DOCUMENT TEXT ->
★ ★ ★ ★ ★ ★ ★
It is the lack of a specific feature that makes this watch great.

The Casio MTP4500D is a watch you've probably seen many times and never gave it a second look. Maybe you should.

There are two main problems with the majority of chronograph watches out there. Too big, too complicated.

If you look at the typical chronograph watches available, the first thing you're going to notice is that many are just plain huge, as in physically large. It's very typical to find them starting at a 45mm case diameter.

The next thing you notice is that many have a dial that's "too busy", but that's not the complication problem. The problem is the date complication specifically. Most chronograph watches have the date placed at a weird angle either at the 4 o'clock position or close to it. It just looks dopey. Others have them are the 3 o'clock position and others at 6 o'clock. But I'd argue no matter where the date complication is, having it at all is bad. The date simply doesn't need to be there on a watch of this type. You don't buy a chronograph watch to know the date but rather to know the time and for timing things.

Enter the Casio MTP4500D. This is different. It looks complicated, but is actually really easy to use.

1. No date. This is really nice because that makes the watch a true wear-and-go type. The only time you ever have to set this thing is when adjusting for Daylight Savings Time.
★ ★ ★ ★ ★ ★ ★
EXCERPTED DATA ->
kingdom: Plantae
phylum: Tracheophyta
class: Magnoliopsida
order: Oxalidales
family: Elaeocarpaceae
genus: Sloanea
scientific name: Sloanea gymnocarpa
★ ★ ★ ★ ★ ★ ★
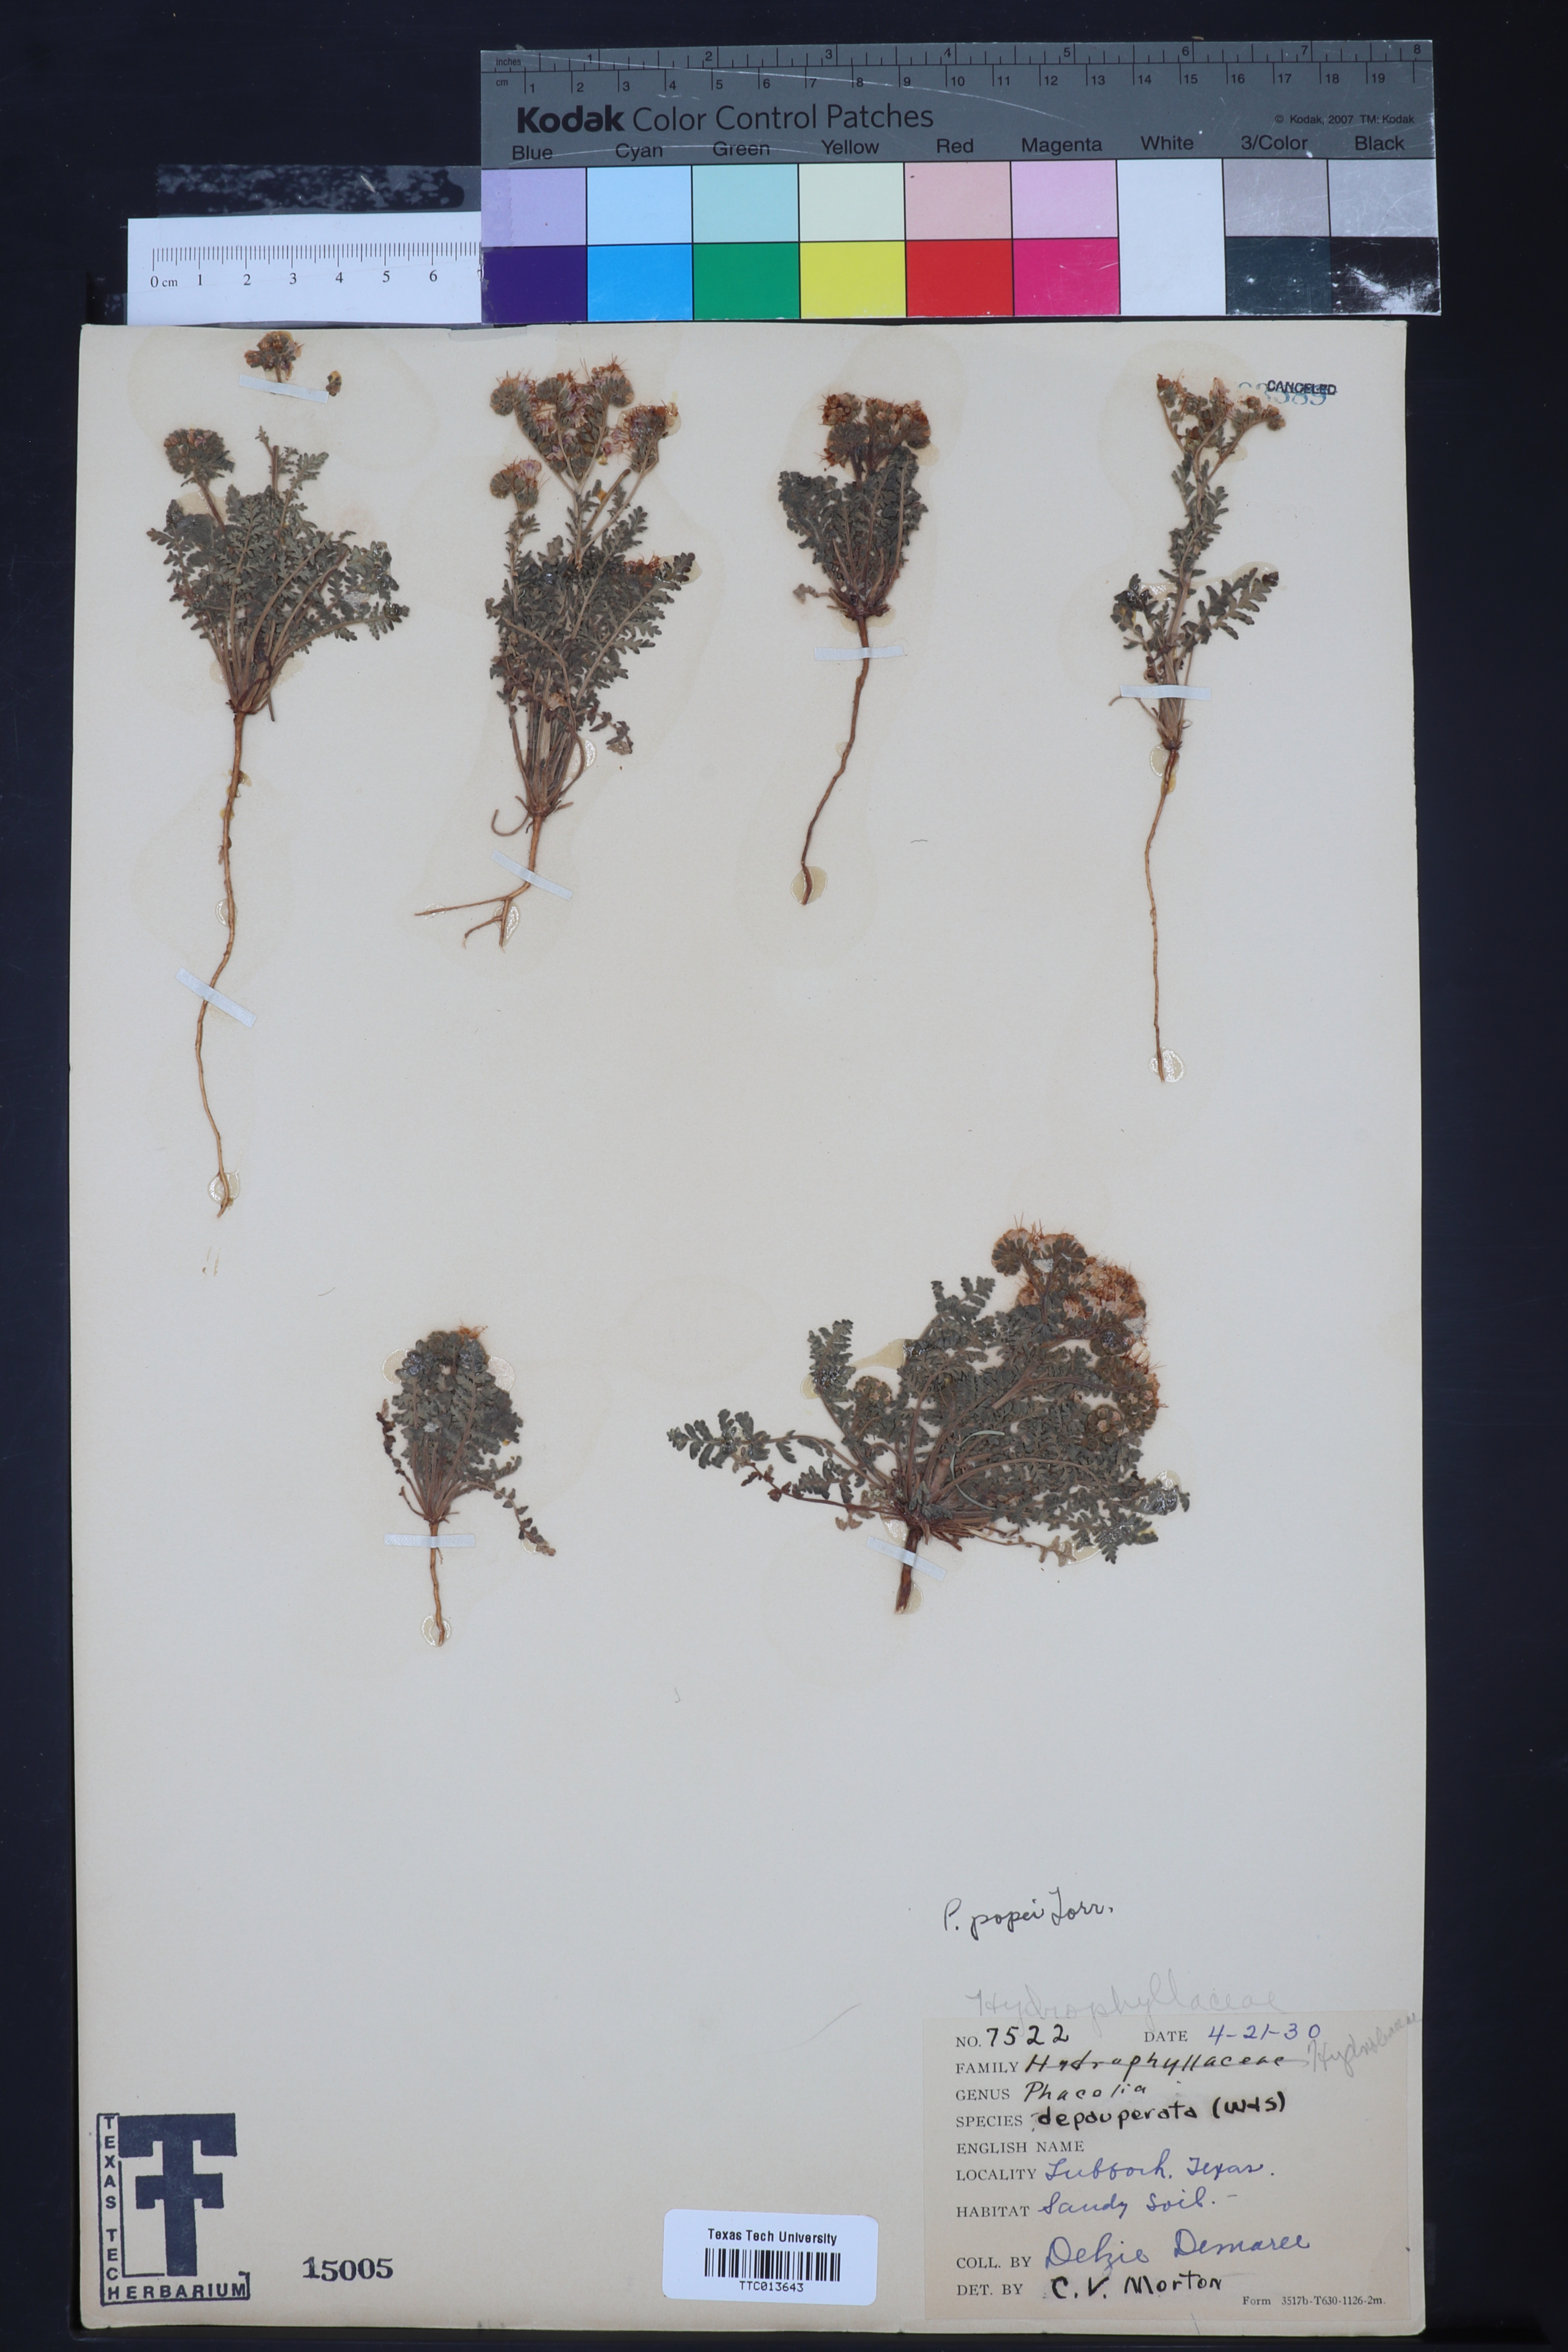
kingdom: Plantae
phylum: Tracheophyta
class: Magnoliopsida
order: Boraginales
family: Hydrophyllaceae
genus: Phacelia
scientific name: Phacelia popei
★ ★ ★ ★ ★ ★ ★
SHORT TASK 1 ->
According to the watch review, what case diameter do typical chronograph watches often start at?
SHORT TASK 2 ->
Pick up the watch review after its last sentence and keep writing it.
The listing is separate material and has no connection to the watch review.

FINAL ANSWER 1 ->
They often start at a 45mm case diameter.

FINAL ANSWER 2 ->
2. Larger numbers for the ones that matter on the subdials. The top subdial at 12 o'clock indicates how many minutes have passed after you start the chronograph. The 9 o'clock is how many hours have passed (up to 12) after you start the chronograph. The 6 o'clock subdial is a small seconds subdial for the current time. The bigger numbers on all these dials make them really easy to read even for a smaller case size.

3. This is a 42mm watch and not a gigantic 45mm or greater. The dial is also smaller due to the slide rule bezel (which is bidirectional), and that's nice because it doesn't make it look like you're wearing a pie plate on your wrist.

4. Screw-down case back. This is a quartz watch, but getting to the battery is easy with a cheap case back removal tool. Also, you will not mind this is quartz because of the small seconds subdial. The longer second hand is only used for the chronograph.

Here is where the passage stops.